55% des hommes en couple regardant du X indiquent être transparents sur le sujet auprès de leur conjointe.
D'autant que, souligne-t-il, il existe un tas de motivations pour recourir au porno. Celles-ci peuvent être intrinsèques, liées au plaisir inhérent trouvé dans sa réalisation –«entre autres le divertissement et l'exutoire, donc réduire le stress, tuer le temps, combler l'ennui; la satisfaction sexuelle également, donc un outil masturbatoire; et l'exploration de la fantasmatique, le développement de son imaginaire», liste le spécialiste. Elles peuvent aussi être extrinsèques, et servir «un but un peu plus instrumental, pragmatique», utilitaire en somme –«le renforcement du lien social et affectif dans le couple peut en faire partie», au travers par exemple de la consommation en couple de films X, tout comme «la validation de l'identité», outil de taille pour les minorités sexuelles, permettant de voir que l'on n'est pas seule à avoir telles ou telles préférences, «la motivation d'apprentissage et d'information, qui est la plus souvent relevée dans les recherches», mais aussi «la motivation de transgression, qui est la motivation la plus souvent relevée chez les femmes», ou encore celle de «se protéger contre les risques inhérents à la rencontre d'autrui».
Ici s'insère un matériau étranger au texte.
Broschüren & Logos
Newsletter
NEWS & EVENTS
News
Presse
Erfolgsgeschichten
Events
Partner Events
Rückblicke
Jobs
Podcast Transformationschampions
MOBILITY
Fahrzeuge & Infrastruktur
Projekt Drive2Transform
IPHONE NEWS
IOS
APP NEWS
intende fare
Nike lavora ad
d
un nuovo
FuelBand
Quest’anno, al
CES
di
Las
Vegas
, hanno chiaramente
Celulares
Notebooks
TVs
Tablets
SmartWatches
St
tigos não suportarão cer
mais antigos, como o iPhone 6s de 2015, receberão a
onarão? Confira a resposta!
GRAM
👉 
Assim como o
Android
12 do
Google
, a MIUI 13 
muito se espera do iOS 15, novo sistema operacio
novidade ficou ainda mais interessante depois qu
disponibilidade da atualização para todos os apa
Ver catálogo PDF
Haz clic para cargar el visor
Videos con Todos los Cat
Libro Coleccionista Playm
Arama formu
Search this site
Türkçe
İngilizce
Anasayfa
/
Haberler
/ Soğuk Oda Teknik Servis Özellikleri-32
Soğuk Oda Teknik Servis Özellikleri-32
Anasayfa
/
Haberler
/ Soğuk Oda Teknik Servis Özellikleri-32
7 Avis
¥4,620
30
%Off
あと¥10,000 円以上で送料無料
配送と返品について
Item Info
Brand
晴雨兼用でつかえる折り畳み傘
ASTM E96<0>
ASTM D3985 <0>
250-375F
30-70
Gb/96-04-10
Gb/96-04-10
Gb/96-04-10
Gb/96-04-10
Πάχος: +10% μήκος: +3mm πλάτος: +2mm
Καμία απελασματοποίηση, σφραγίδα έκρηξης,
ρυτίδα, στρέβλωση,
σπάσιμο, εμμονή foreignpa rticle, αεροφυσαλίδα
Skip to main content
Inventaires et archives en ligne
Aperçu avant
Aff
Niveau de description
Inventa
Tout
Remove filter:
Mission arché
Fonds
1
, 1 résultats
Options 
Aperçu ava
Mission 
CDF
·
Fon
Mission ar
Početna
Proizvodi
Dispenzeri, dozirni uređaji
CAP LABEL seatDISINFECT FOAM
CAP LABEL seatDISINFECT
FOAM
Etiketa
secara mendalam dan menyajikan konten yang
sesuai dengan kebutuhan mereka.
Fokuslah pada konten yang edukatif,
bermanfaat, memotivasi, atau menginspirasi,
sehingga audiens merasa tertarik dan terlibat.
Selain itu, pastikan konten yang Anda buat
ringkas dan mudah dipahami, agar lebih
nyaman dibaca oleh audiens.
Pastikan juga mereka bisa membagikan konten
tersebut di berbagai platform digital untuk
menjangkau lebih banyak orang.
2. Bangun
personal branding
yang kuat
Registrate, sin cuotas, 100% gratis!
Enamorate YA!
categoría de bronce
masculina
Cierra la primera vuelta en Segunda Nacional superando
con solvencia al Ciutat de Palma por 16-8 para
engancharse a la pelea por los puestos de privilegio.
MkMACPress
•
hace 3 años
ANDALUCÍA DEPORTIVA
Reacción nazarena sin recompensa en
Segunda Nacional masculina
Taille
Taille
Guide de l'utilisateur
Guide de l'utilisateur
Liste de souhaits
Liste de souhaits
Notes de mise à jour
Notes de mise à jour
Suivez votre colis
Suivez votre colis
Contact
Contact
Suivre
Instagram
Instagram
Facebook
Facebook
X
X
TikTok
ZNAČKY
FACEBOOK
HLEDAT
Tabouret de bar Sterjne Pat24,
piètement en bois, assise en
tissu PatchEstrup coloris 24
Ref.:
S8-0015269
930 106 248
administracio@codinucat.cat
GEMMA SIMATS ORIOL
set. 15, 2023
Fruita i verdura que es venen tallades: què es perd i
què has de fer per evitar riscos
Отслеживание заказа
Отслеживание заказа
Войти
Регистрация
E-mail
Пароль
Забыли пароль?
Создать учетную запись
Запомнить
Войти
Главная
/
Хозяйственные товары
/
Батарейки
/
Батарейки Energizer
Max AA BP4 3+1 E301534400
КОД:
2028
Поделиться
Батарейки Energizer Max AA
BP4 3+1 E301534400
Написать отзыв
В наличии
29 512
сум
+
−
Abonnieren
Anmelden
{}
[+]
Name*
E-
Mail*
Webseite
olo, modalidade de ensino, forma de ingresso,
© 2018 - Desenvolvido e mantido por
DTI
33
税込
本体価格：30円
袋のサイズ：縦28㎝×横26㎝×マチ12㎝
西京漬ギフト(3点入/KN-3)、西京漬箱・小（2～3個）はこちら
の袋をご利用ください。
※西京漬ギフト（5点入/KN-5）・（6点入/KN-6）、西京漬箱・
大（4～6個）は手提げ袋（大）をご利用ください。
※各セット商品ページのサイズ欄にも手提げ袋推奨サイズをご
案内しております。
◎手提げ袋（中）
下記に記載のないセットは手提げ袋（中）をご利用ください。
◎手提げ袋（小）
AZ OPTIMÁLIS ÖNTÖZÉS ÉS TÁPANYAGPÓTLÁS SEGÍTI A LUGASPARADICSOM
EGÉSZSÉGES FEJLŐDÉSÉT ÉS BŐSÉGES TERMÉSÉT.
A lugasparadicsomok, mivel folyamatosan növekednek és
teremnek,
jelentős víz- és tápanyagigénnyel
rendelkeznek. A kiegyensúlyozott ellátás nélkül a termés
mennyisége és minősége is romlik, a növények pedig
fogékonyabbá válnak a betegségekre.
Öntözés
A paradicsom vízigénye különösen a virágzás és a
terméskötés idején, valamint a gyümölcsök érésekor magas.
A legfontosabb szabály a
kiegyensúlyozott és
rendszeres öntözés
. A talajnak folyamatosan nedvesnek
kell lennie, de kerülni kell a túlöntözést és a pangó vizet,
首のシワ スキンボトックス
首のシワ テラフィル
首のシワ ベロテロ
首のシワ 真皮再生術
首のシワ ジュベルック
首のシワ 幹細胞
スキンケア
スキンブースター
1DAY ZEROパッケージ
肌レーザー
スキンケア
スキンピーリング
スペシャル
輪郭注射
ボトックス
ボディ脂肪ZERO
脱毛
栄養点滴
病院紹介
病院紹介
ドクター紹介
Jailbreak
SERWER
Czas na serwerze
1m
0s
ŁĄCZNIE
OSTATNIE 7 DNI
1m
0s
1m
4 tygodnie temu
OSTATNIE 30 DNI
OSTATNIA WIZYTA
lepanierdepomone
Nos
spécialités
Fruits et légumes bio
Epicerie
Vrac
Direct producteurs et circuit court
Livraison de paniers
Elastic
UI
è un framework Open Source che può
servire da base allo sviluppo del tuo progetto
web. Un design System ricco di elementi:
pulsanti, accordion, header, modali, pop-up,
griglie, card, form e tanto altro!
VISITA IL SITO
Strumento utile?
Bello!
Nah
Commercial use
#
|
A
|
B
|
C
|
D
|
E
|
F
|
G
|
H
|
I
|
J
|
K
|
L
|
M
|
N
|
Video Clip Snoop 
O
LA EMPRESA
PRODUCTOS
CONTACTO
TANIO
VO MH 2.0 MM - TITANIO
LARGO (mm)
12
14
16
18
Il serait donc tout aussi réducteur d'assimiler systématiquement le visionnage pornographique à une infidélité que d'en faire un banal outil d'excitation censé ne provoquer aucune réaction de la partenaire. Impossible de dire «circulez, il n'y a rien à voir». Le porno donne forcément à voir, et pas seulement des corps en action mais aussi des dynamiques conjugales comme sociétales.